» EXTRACT:
---------------
The otters off the coast of Alaska, the wildebeest in the Serengeti or the wolves in Yellowstone National Park are examples of key species whose absence leads first to the downgrading and later to the collapse of an entire ecosystem.

In contemporary societies, public, inclusive institutions and infrastructures take over the tasks of key species. It is only under their qualified influence that the economy can be integrated, building competences can be strengthened, the management of public spaces and infrastructures can be mastered, people can be involved and the cooperation of the different social groups can be organised.

The more complex and diverse the composition of a society's institutions, the richer, more balanced and more resilient it is as a whole. It is precisely in the interplay of public institutions, private organisations and civil society that it becomes clear that bundled diversity can lead to enrichment, that mutual control can lead to focus and divergence can lead to progress.
---------------
Dataset entries

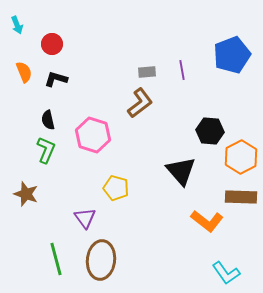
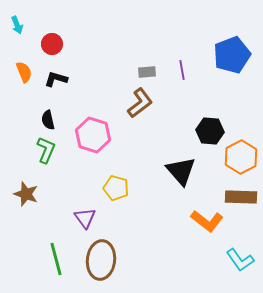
cyan L-shape: moved 14 px right, 13 px up
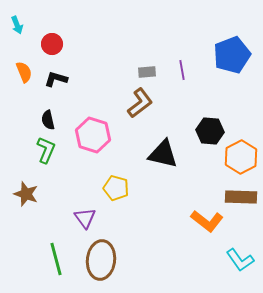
black triangle: moved 18 px left, 17 px up; rotated 36 degrees counterclockwise
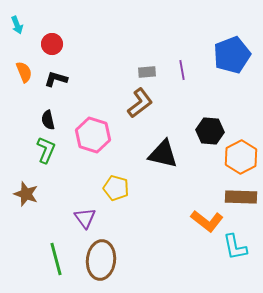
cyan L-shape: moved 5 px left, 13 px up; rotated 24 degrees clockwise
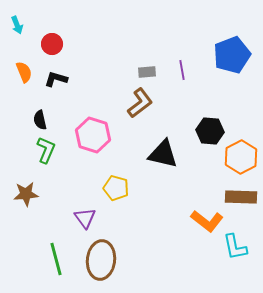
black semicircle: moved 8 px left
brown star: rotated 25 degrees counterclockwise
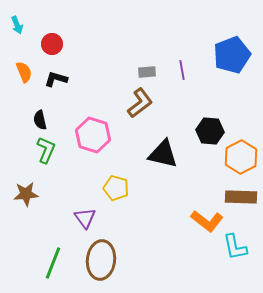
green line: moved 3 px left, 4 px down; rotated 36 degrees clockwise
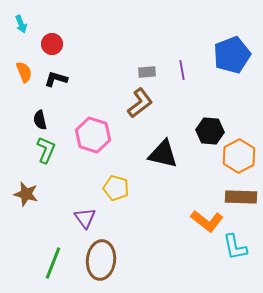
cyan arrow: moved 4 px right, 1 px up
orange hexagon: moved 2 px left, 1 px up
brown star: rotated 20 degrees clockwise
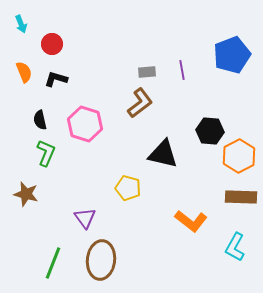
pink hexagon: moved 8 px left, 11 px up
green L-shape: moved 3 px down
yellow pentagon: moved 12 px right
orange L-shape: moved 16 px left
cyan L-shape: rotated 40 degrees clockwise
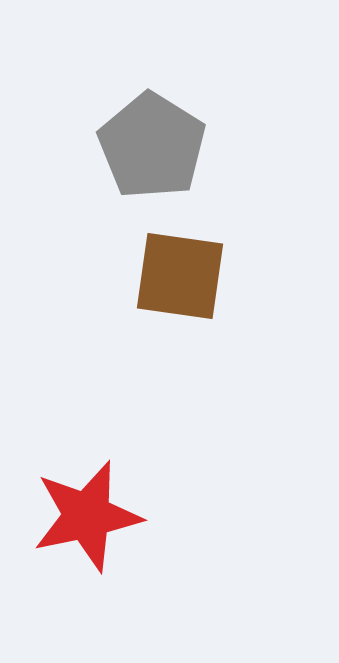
---------------
» WHAT TO WORK ON:
A) Reproduce the passage on key species and public institutions word for word, in full.
B) Turn the lines of the records from the line with "green line: moved" to the line with "brown star: rotated 20 degrees clockwise", both included, into a numbered list, omitting the picture lines and any blank lines.

» THE RESULTS:
A)
The otters off the coast of Alaska, the wildebeest in the Serengeti or the wolves in Yellowstone National Park are examples of key species whose absence leads first to the downgrading and later to the collapse of an entire ecosystem.

In contemporary societies, public, inclusive institutions and infrastructures take over the tasks of key species. It is only under their qualified influence that the economy can be integrated, building competences can be strengthened, the management of public spaces and infrastructures can be mastered, people can be involved and the cooperation of the different social groups can be organised.

The more complex and diverse the composition of a society's institutions, the richer, more balanced and more resilient it is as a whole. It is precisely in the interplay of public institutions, private organisations and civil society that it becomes clear that bundled diversity can lead to enrichment, that mutual control can lead to focus and divergence can lead to progress.

B)
1. green line: moved 3 px left, 4 px down; rotated 36 degrees clockwise
2. cyan arrow: moved 4 px right, 1 px up
3. orange hexagon: moved 2 px left, 1 px up
4. brown star: rotated 20 degrees clockwise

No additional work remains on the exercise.